Own the technical direction for pricing ML: Define what to build and how within the pricing engine, setting the strategy and roadmap for pricing machine learning as a core piece of tem's IP.
Build ML systems for price optimisation: Design and implement models that dynamically set prices, balancing the trade-off between signing probability, portfolio balance and margin maximisation.
Solve imbalance problems: Develop probabilistic models to optimise risk management and short-term balancing decisions in a highly dynamic environment.
Bridge modelling and production: Own the modelling and data layer while working closely with software engineers and MLOps to ensure models are architected for production, contributing to system design decisions that affect performance and reliability.
Communicate pricing decisions clearly: Articulate model behaviour, assumptions, and trade-offs to other technical stakeholders so that pricing decisions are understood across the teams that depend on them.
Requirements
Deep experience building ML systems for pricing, revenue optimisation, or decision-making under uncertainty, with a track record of models that went from concept to production and delivered measurable commercial impact.
Strong foundation in stochastic optimisation and probabilistic modelling, with the judgement to formulate ambiguous business problems as the right mathematical approach rather than reaching for familiar tools.

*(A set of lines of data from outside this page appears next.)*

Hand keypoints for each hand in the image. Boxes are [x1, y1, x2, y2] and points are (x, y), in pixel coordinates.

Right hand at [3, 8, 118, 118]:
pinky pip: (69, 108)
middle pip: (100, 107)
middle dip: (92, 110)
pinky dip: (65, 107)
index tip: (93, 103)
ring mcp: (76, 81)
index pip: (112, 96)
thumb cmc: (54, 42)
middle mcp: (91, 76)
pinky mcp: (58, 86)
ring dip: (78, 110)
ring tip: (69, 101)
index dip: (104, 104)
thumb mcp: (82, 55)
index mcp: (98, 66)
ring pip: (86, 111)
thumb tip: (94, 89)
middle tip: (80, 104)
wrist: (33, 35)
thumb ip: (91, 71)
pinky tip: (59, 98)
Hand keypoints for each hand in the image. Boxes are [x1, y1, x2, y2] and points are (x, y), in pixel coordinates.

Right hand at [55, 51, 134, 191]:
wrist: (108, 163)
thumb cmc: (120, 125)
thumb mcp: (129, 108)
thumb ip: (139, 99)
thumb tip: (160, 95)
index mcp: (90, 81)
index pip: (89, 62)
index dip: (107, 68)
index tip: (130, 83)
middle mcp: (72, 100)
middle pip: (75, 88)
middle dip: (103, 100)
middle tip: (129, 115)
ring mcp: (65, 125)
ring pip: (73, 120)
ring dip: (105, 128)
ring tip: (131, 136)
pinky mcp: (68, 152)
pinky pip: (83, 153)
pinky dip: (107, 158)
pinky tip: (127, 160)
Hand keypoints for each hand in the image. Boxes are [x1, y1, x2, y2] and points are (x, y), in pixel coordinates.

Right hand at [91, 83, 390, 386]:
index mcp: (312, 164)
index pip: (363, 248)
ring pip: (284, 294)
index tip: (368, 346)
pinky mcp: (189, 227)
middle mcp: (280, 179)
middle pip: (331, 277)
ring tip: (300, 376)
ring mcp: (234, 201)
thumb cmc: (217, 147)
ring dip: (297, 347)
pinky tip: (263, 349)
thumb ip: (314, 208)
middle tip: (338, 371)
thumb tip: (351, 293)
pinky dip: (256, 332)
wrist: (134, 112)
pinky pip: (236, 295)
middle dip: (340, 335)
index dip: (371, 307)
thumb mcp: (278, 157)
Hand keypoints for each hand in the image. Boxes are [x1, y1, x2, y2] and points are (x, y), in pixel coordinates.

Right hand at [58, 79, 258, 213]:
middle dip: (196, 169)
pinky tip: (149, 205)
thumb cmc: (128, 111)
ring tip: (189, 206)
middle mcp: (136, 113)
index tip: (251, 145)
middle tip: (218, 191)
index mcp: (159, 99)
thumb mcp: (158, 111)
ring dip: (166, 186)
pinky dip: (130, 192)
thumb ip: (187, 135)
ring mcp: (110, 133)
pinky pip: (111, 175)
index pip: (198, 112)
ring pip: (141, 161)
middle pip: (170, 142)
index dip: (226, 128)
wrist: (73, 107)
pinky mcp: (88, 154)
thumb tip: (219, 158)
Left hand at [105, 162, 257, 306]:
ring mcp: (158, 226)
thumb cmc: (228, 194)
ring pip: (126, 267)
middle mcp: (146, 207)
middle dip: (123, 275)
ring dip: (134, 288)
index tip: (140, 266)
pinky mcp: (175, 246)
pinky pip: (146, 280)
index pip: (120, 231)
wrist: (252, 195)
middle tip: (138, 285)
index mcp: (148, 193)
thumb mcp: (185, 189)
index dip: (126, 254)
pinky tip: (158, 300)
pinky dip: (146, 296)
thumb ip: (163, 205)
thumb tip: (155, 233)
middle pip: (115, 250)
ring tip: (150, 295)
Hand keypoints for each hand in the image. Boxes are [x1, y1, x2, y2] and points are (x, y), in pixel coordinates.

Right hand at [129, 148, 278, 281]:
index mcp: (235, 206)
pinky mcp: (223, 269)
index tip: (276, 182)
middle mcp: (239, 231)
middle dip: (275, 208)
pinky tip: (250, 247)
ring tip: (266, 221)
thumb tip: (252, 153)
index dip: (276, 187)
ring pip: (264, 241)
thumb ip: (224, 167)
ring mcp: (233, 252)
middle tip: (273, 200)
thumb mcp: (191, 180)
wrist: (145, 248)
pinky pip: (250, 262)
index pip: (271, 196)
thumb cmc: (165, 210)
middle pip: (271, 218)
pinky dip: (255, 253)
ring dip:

Proven first-principles reasoning: you choose between stochastic programming, classical ML, reinforcement learning, or a simple heuristic based on the problem, not the technique you know best.
The engineering craft to match your modelling depth: production-grade Python, a high bar for code quality and system design, and the ability to work alongside software engineers as a technical peer across the full ML lifecycle.
Senior technical leadership in ML: a track record of setting direction for a significant technical area, influencing cross-functional teams, and translating complex model decisions into clear terms for commercial, product, and engineering stakeholders so they are understood and acted on.
Bonus points:
Experience with reinforcement learning or causal inference in applied, commercial settings.
Familiarity with energy markets, power trading, or portfolio management.
PhD or equivalent research depth in a quantitative discipline (statistics, applied mathematics, physics, operations research, or similar).
Ability to reason about the trade-offs between optimisation solvers (Gurobi etc) and gradient-based ML methods (PyTorch etc), and the judgement to know when to reach for each.
Experience working with high data throughput systems in production.